A eleição brasileira mobiliza dentro e fora do país. Em Portugal, o deputado José Soeiro, do partido Bloco de Esquerda, dedicou sua coluna desta semana no jornal Expresso ao pleito brasileiro. O sociólogo traça o perfil de Jair Bolsonaro, que qualifica de “exemplo acabado de um político corrupto”. E aponta o risco de morte para a democracia brasileira com impactos mundiais se Lula não sair vitorioso no segundo turno.
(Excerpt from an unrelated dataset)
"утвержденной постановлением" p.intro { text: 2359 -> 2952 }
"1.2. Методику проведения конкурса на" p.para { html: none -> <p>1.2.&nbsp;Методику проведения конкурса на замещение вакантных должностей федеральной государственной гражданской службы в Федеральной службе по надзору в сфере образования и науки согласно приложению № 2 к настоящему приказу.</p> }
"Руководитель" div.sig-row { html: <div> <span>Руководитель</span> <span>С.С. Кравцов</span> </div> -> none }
“É bom lembrar, Bolsonaro é um apologista confesso da ditadura militar, dos seus assassinatos e da tortura, sendo múltiplas as declarações nesse sentido e simbólico o elogio ao torturador de Dilma na votação do impeachment”.
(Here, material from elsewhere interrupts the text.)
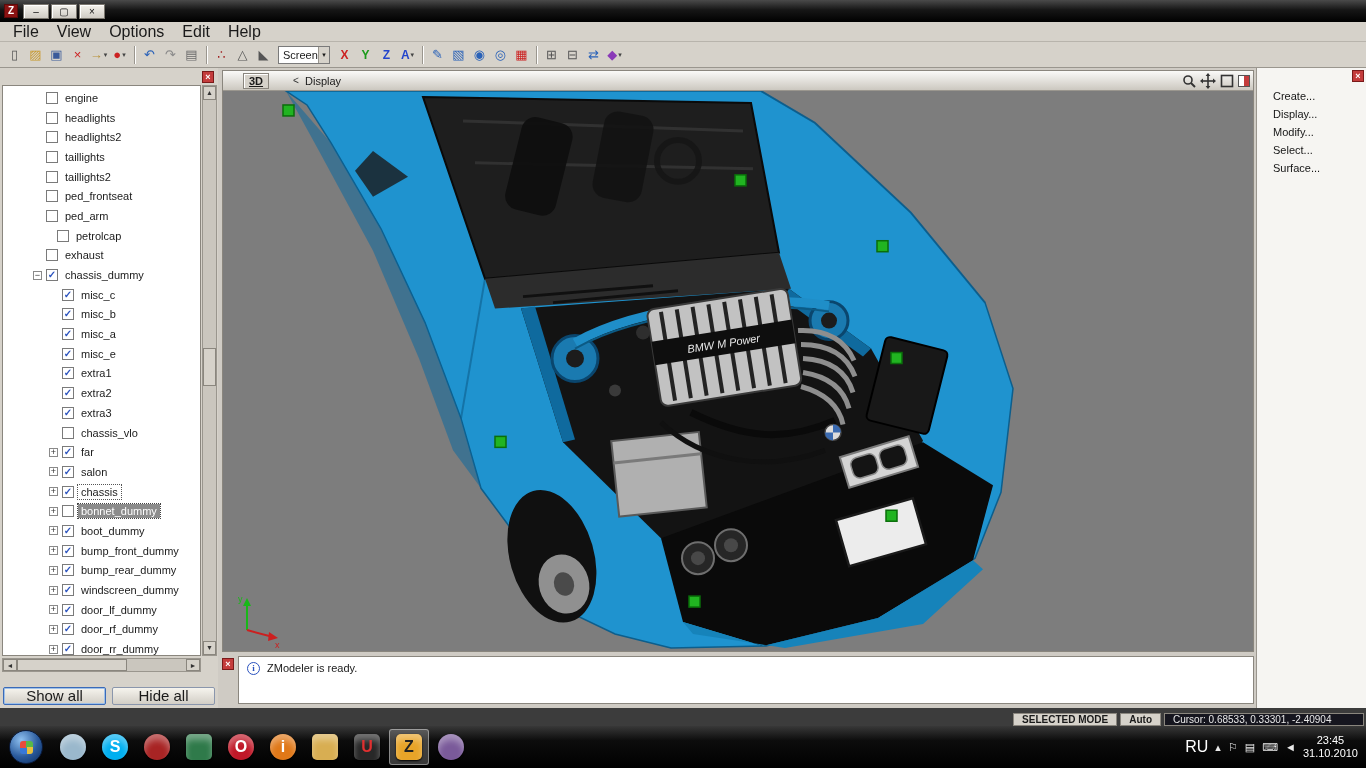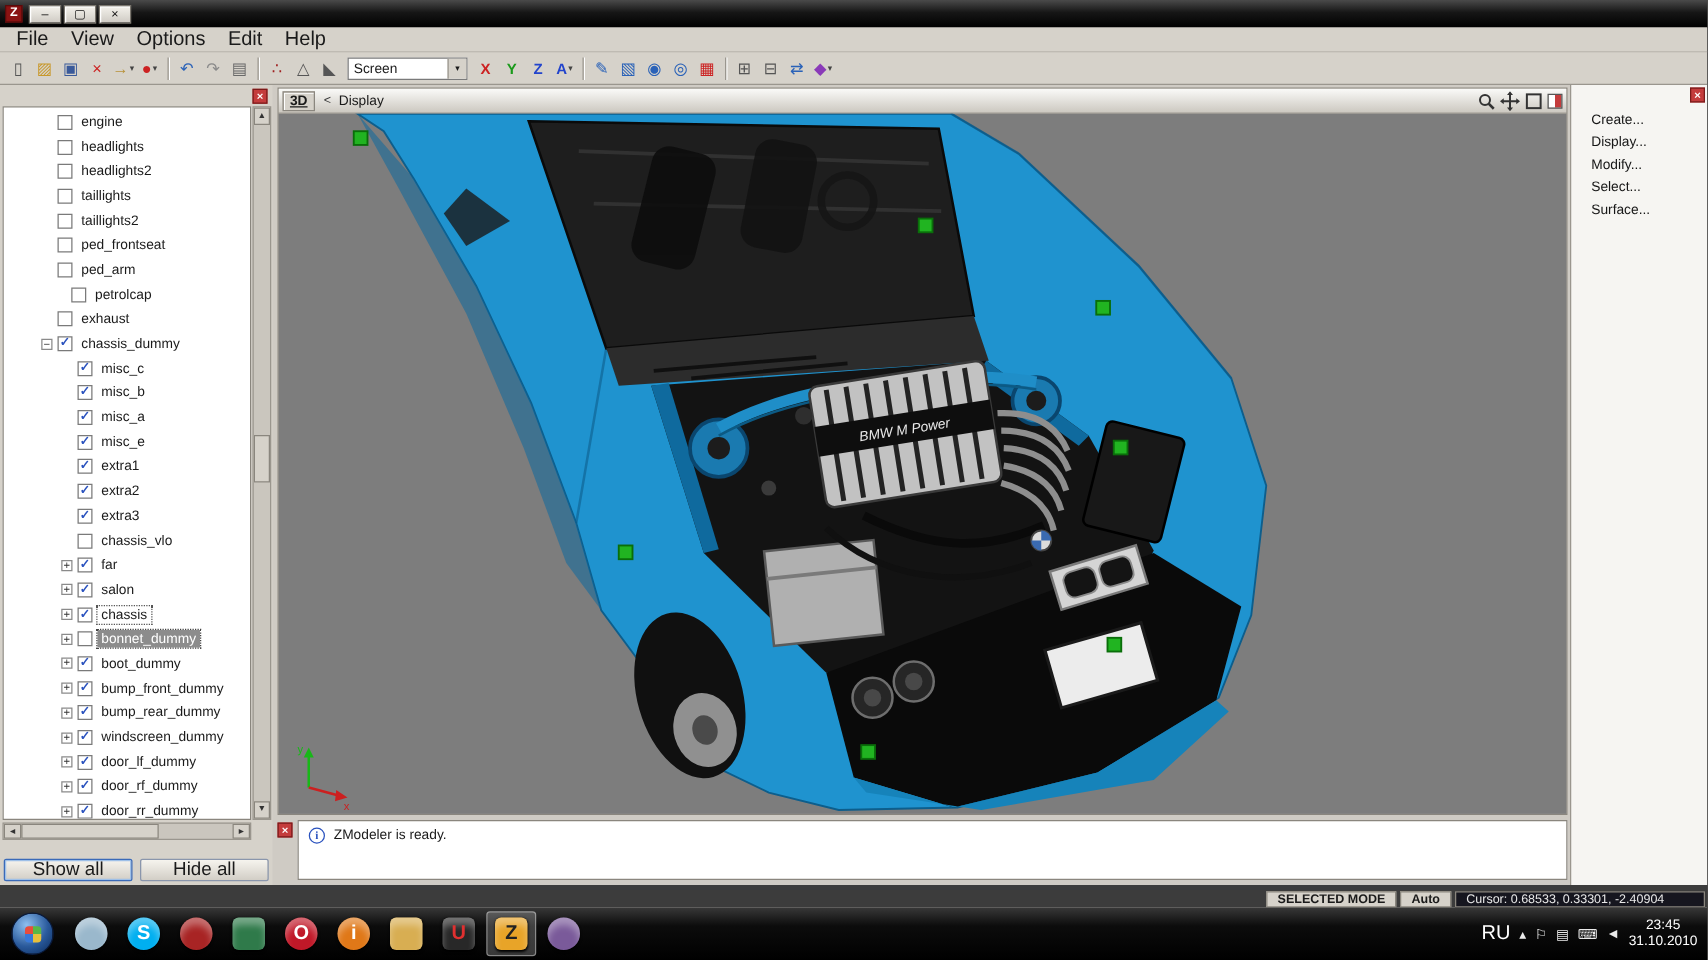"Screen" .tb-combo { width: 96px -> 52px }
“Ataca a separação de poderes e o Supremo Tribunal Federal se este não alinha pelo seu diapasão. Promoveu de forma desabrida a destruição da Amazónia, o que constitui uma tragédia para o mundo inteiro. Instiga a violência política contra os seus adversários – vários apoiantes de Lula foram assassinados nos últimos meses por bolsonaristas, em jantares, festas de família ou na rua. Defende abertamente a desigualdade entre mulheres e homens, a discriminação das minorias sexuais, o ataque às populações indígenas, o negacionismo científico e climático”, enumera.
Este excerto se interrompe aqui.